Cusack also made a successful first class debut in August 2007, scoring 130 against Scotland in Belfast. The match, which ended in a draw, was Ireland's opening match in the 2007–08 ICC Intercontinental Cup. His partnership with Andre Botha in the match for the sixth wicket set a record for Ireland. It beat the team's previous highest sixth wicket partnership broke the record established in 1896 by Daniel Comyn and Drummond Hamilton against I Zingari. It was only Cusack's sixth match for Ireland. In the final of the tournament, Cusack scored 95* alongside centurion Niall O'Brien to help guide Ireland to victory, their third consecutive title in the competition. He was named man-of-the-match for his performance. Cusack finished the tournament with 361 runs from 7 matches at an average of 51.57 and was Ireland's fourth highest run-scorer; he also took 7 wickets at an average of 13.28.

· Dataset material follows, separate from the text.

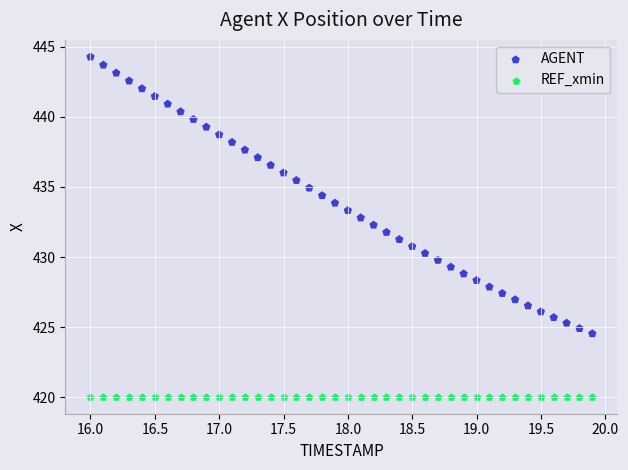

Which series reaches the maximum Y coordinate?

AGENT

In common with much of the Ireland team, he had a full-time job away from cricket which interfered with the game. By June 2009, Cusack Trent Johnston were the only players to have professional, central contracts with the Irish Cricket Union. The contracts were part of the Irish Cricket Union's initiative to make the Ireland cricket team more professional.

Cusack played in the 2009 ICC World Twenty20, in which Ireland progressed to the super eights. In Ireland's match against Sri Lanka, Cusack almost helped his team to victory by taking 4/18 to restrict Sri Lanka to 144/9. His bowling figures were the best for Ireland in Twenty20 Internationals (T20I). Playing in all five of Ireland's matches, Cusack took 8 wickets at an average of 19.12 in the tournament; he was the equal 12th leading wicket-taker in the tournament, and Ireland's joint leading wicket-taker, in both cases tied with off-spinner Kyle McCallan. With 14 wickets at an average of 13.00, Cusack is Ireland's leading wicket-taker in T20Is. Cusack was one of seven Ireland players to be nominated for the 2009 Associate and Affiliate Player of the Year (there were fourteen nominees in all).

In January 2010 Cricket Ireland, the governing body for cricket in Ireland, awarded Cusack a full-time contract. He was one of six players awarded such contracts with Cricket Ireland, and came just a year after the first professional contracts were awarded to Ireland's cricketers. Before that players were amateurs relying on income from other jobs and playing cricket in their spare time. The contract allowed Cusack and the others to focus on cricket, with the aim of improving ahead of the 2011 World Cup. He was selected in Ireland's 15-man squad for the 2011 World Cup.